By combining optoacoustic (OA) and ultrasonic (US) imaging capability in one system (OA/US), the first clinical modality was developed for functional imaging within specific morphological structures of the breast and thereby satisfied a long-standing need for a more accurate diagnostic imaging of breast cancer. The advanced system design features that enabled contrast and accuracy of functional images co-registered with anatomical images are: (i) the hand-held duplex probe containing an 128 element linear array transducer of ultrawide-band that is protected from interference of both the direct illumination by the light diffusely scattered from tissue back to the probe and the light leaking from the optical fibers inside the probe housing; (ii) sensitive, low noise electronics; (iii) the dual wavelength laser rapidly emitting near-infrared pulses one after the other targeting hemoglobin and oxyhemoglobin; (iv) software with sophisticated signal processing and image reconstruction algorithms enabling real time rate co-registered optoacoustic and ultrasound imaging. Clinical viability of this new technology was demonstrated initially in a feasibility study and then in multicenter clinical trials involving over 2000 patients recruited in 16 leading university hospitals and private diagnostic centers of the United States. The examples of the clinical results presented in this report show that optoacoustic functional images has the potential to provide clinically valuable enhancement of the diagnostic specificity of conventional breast ultrasound by either upgrading morphologically benign masses to cancer (and thus saving lives) or downgrading morphologically suspicious lesions to definitely benign masses (thus alleviating anxiety and saving the costs and complications from unnecessary biopsies) or simply confirming and/or elevating radiologist confidence during interpretation of breast masses based on morphology.
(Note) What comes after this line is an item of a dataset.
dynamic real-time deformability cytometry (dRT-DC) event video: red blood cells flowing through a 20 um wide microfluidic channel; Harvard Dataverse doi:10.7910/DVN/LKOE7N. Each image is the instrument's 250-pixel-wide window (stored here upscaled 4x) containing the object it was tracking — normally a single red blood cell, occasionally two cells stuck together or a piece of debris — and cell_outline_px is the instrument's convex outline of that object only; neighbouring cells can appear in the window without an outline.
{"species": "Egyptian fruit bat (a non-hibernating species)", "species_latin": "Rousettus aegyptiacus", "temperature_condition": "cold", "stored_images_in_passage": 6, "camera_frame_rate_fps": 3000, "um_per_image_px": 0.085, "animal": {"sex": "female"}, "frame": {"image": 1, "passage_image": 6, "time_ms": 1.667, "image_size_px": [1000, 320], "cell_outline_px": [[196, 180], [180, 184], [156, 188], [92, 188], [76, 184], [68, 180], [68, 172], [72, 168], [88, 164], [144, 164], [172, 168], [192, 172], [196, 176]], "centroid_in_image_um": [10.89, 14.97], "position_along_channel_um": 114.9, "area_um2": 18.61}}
Further technical advances of the technology described here are envisioned in the direction of more quantitatively accurate full view three-dimensional optoacoustic tomography systems. These advances could help to enable automated screening in addition to improved diagnostics, especially valuable to replace sensitive but not specific detection by MRI for patients with familial history of breast cancer and simultaneously dense heterogeneous breast [77].

Conflicts of interest

Authors - technology developers (AAO, JZ, BC, ATS) disclose employment or equity position at Seno Medical Instruments, however, no apparent conflict of interests, and authors - clinical collaborators (WTY, JP), declare no conflicts of interest.